======== Stored data ========

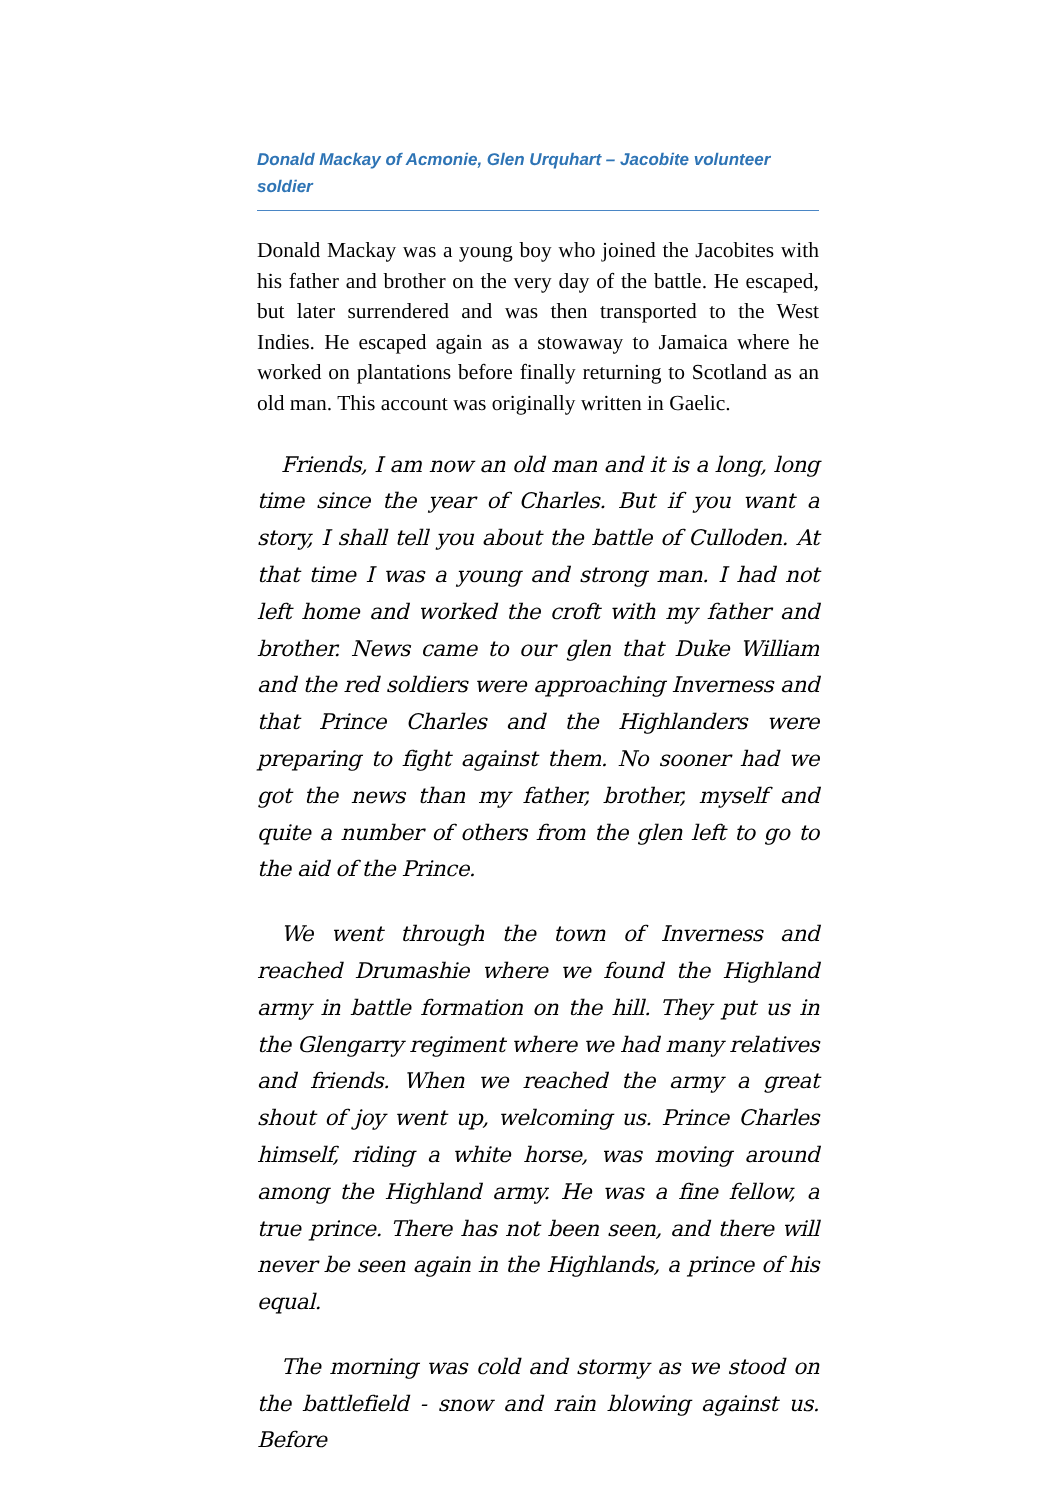Donald Mackay of Acmonie, Glen Urquhart – Jacobite volunteer soldier
Donald Mackay was a young boy who joined the Jacobites with his father and brother on the very day of the battle. He escaped, but later surrendered and was then transported to the West Indies. He escaped again as a stowaway to Jamaica where he worked on plantations before finally returning to Scotland as an old man. This account was originally written in Gaelic.
Friends, I am now an old man and it is a long, long time since the year of Charles. But if you want a story, I shall tell you about the battle of Culloden. At that time I was a young and strong man. I had not left home and worked the croft with my father and brother. News came to our glen that Duke William and the red soldiers were approaching Inverness and that Prince Charles and the Highlanders were preparing to fight against them. No sooner had we got the news than my father, brother, myself and quite a number of others from the glen left to go to the aid of the Prince.
We went through the town of Inverness and reached Drumashie where we found the Highland army in battle formation on the hill. They put us in the Glengarry regiment where we had many relatives and friends. When we reached the army a great shout of joy went up, welcoming us. Prince Charles himself, riding a white horse, was moving around among the Highland army. He was a fine fellow, a true prince. There has not been seen, and there will never be seen again in the Highlands, a prince of his equal.
The morning was cold and stormy as we stood on the battlefield - snow and rain blowing against us. Before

========

Aim of the task:
All that is wanted is the set of lines from the one with "Friends, I am" through the last line of the entries, both included, output exactly.

Written answer:
Friends, I am now an old man and it is a long, long time since the year of Charles. But if you want a story, I shall tell you about the battle of Culloden. At that time I was a young and strong man. I had not left home and worked the croft with my father and brother. News came to our glen that Duke William and the red soldiers were approaching Inverness and that Prince Charles and the Highlanders were preparing to fight against them. No sooner had we got the news than my father, brother, myself and quite a number of others from the glen left to go to the aid of the Prince.
We went through the town of Inverness and reached Drumashie where we found the Highland army in battle formation on the hill. They put us in the Glengarry regiment where we had many relatives and friends. When we reached the army a great shout of joy went up, welcoming us. Prince Charles himself, riding a white horse, was moving around among the Highland army. He was a fine fellow, a true prince. There has not been seen, and there will never be seen again in the Highlands, a prince of his equal.
The morning was cold and stormy as we stood on the battlefield - snow and rain blowing against us. Before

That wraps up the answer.